** START OF Input data **
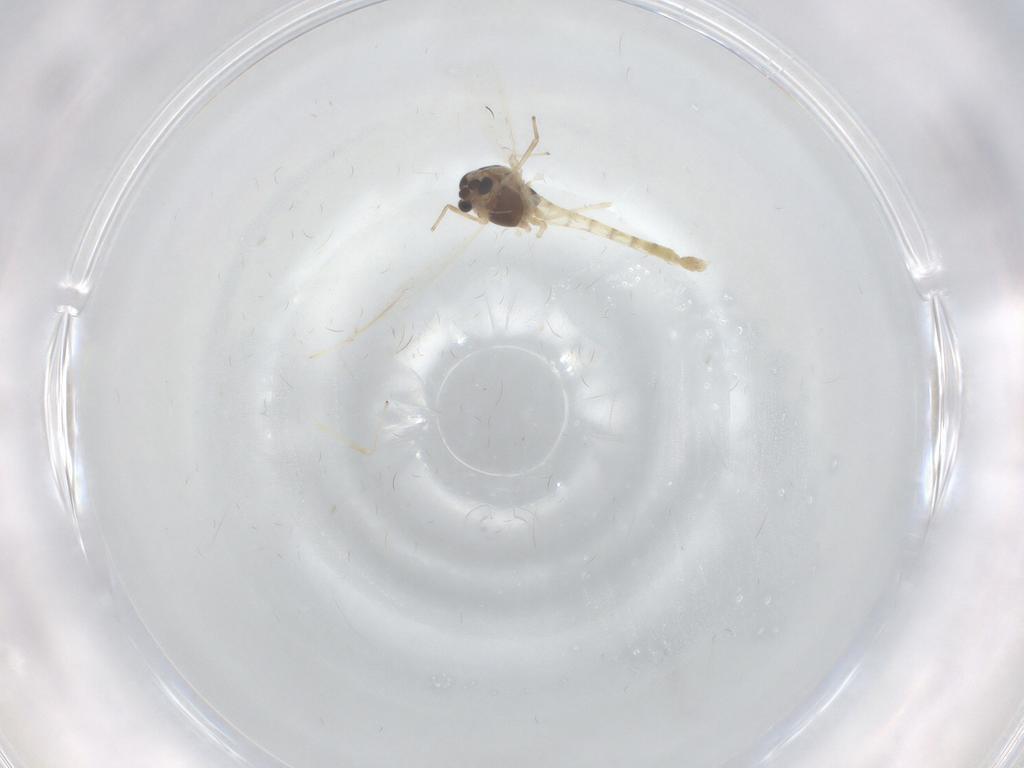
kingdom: Animalia
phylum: Arthropoda
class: Insecta
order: Diptera
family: Chironomidae
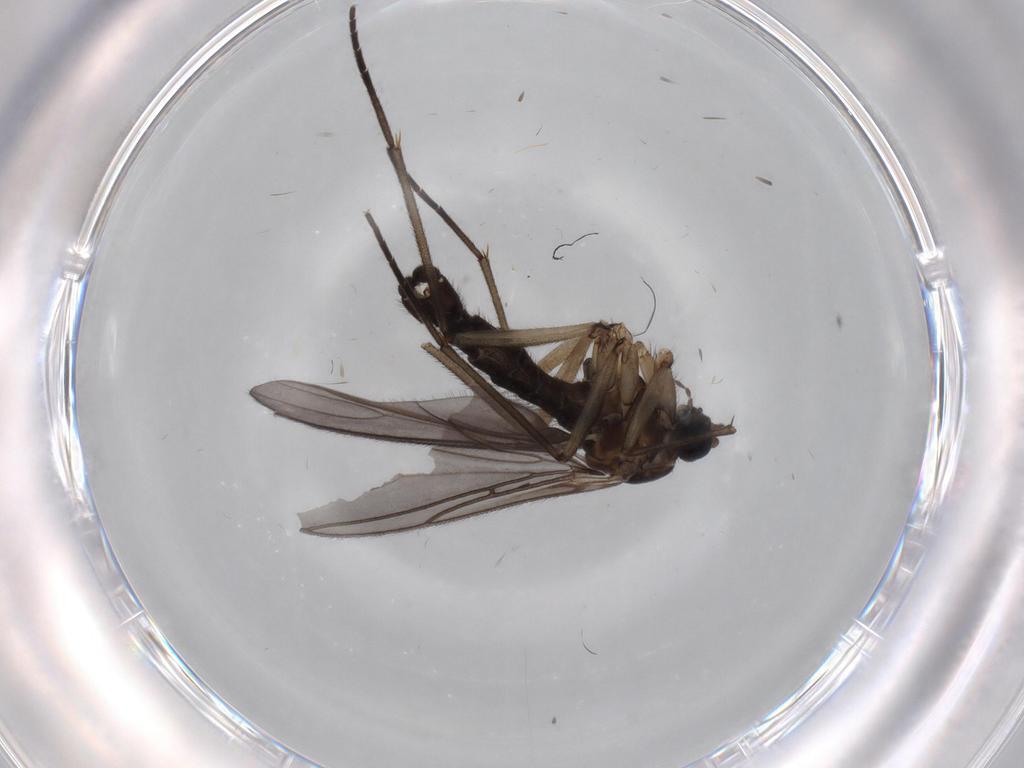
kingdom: Animalia
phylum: Arthropoda
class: Insecta
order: Diptera
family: Sciaridae
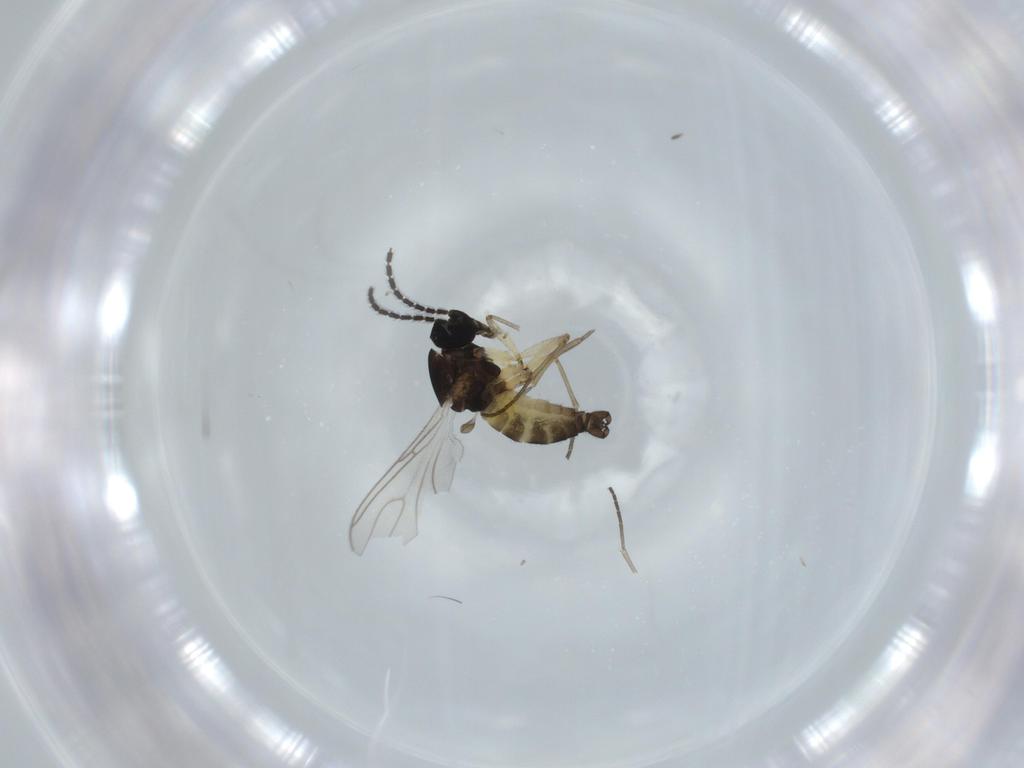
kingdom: Animalia
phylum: Arthropoda
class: Insecta
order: Diptera
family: Sciaridae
** END OF Input data **
▸ **Exercise aim**: Copy the lines of the listing word for word, from the line holding "family: Chironomidae" through the end of the listing, both ends included. Leave the pictures out of your answer.

▸ **Output for this exercise**:
family: Chironomidae
kingdom: Animalia
phylum: Arthropoda
class: Insecta
order: Diptera
family: Sciaridae
kingdom: Animalia
phylum: Arthropoda
class: Insecta
order: Diptera
family: Sciaridae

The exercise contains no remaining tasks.